[Collection entries]
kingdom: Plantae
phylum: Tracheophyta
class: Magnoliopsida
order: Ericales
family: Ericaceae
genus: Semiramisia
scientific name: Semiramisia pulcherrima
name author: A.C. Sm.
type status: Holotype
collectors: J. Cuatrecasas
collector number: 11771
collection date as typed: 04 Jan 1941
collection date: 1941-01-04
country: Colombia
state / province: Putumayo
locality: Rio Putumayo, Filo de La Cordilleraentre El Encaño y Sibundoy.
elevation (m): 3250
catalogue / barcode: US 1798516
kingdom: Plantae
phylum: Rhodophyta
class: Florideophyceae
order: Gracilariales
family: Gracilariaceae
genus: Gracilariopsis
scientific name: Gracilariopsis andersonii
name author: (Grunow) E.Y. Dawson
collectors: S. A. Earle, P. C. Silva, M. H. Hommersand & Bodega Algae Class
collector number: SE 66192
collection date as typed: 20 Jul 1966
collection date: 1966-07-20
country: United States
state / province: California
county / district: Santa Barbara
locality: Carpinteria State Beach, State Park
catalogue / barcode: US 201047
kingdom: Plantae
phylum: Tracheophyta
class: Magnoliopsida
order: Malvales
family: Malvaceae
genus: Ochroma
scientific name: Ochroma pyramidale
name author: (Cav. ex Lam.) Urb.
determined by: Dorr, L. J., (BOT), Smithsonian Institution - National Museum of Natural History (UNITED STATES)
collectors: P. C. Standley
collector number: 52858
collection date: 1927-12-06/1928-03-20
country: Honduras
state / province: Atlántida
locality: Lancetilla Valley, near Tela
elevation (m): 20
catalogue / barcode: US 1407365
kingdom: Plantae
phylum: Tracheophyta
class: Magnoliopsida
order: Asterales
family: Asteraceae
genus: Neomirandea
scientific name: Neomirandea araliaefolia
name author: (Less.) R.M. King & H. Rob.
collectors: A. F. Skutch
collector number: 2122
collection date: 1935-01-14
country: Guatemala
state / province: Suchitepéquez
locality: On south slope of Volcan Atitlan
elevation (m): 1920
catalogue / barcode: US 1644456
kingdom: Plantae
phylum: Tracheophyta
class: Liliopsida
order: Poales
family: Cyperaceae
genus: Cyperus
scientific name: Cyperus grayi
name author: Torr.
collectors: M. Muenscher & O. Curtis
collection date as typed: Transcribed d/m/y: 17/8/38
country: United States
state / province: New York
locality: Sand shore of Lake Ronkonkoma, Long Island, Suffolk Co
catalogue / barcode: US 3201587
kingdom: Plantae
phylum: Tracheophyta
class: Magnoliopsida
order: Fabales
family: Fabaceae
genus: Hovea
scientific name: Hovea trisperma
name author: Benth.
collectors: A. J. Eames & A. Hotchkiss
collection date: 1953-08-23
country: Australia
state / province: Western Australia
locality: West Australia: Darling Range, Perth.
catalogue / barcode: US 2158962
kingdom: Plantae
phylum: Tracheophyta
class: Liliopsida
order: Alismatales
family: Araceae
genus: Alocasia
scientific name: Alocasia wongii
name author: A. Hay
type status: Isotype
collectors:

> Exercise: Write out every line of the records above word for word, keeping each entry in its original order.

> Output for this task:
kingdom: Plantae
phylum: Tracheophyta
class: Magnoliopsida
order: Ericales
family: Ericaceae
genus: Semiramisia
scientific name: Semiramisia pulcherrima
name author: A.C. Sm.
type status: Holotype
collectors: J. Cuatrecasas
collector number: 11771
collection date as typed: 04 Jan 1941
collection date: 1941-01-04
country: Colombia
state / province: Putumayo
locality: Rio Putumayo, Filo de La Cordilleraentre El Encaño y Sibundoy.
elevation (m): 3250
catalogue / barcode: US 1798516
kingdom: Plantae
phylum: Rhodophyta
class: Florideophyceae
order: Gracilariales
family: Gracilariaceae
genus: Gracilariopsis
scientific name: Gracilariopsis andersonii
name author: (Grunow) E.Y. Dawson
collectors: S. A. Earle, P. C. Silva, M. H. Hommersand & Bodega Algae Class
collector number: SE 66192
collection date as typed: 20 Jul 1966
collection date: 1966-07-20
country: United States
state / province: California
county / district: Santa Barbara
locality: Carpinteria State Beach, State Park
catalogue / barcode: US 201047
kingdom: Plantae
phylum: Tracheophyta
class: Magnoliopsida
order: Malvales
family: Malvaceae
genus: Ochroma
scientific name: Ochroma pyramidale
name author: (Cav. ex Lam.) Urb.
determined by: Dorr, L. J., (BOT), Smithsonian Institution - National Museum of Natural History (UNITED STATES)
collectors: P. C. Standley
collector number: 52858
collection date: 1927-12-06/1928-03-20
country: Honduras
state / province: Atlántida
locality: Lancetilla Valley, near Tela
elevation (m): 20
catalogue / barcode: US 1407365
kingdom: Plantae
phylum: Tracheophyta
class: Magnoliopsida
order: Asterales
family: Asteraceae
genus: Neomirandea
scientific name: Neomirandea araliaefolia
name author: (Less.) R.M. King & H. Rob.
collectors: A. F. Skutch
collector number: 2122
collection date: 1935-01-14
country: Guatemala
state / province: Suchitepéquez
locality: On south slope of Volcan Atitlan
elevation (m): 1920
catalogue / barcode: US 1644456
kingdom: Plantae
phylum: Tracheophyta
class: Liliopsida
order: Poales
family: Cyperaceae
genus: Cyperus
scientific name: Cyperus grayi
name author: Torr.
collectors: M. Muenscher & O. Curtis
collection date as typed: Transcribed d/m/y: 17/8/38
country: United States
state / province: New York
locality: Sand shore of Lake Ronkonkoma, Long Island, Suffolk Co
catalogue / barcode: US 3201587
kingdom: Plantae
phylum: Tracheophyta
class: Magnoliopsida
order: Fabales
family: Fabaceae
genus: Hovea
scientific name: Hovea trisperma
name author: Benth.
collectors: A. J. Eames & A. Hotchkiss
collection date: 1953-08-23
country: Australia
state / province: Western Australia
locality: West Australia: Darling Range, Perth.
catalogue / barcode: US 2158962
kingdom: Plantae
phylum: Tracheophyta
class: Liliopsida
order: Alismatales
family: Araceae
genus: Alocasia
scientific name: Alocasia wongii
name author: A. Hay
type status: Isotype
collectors:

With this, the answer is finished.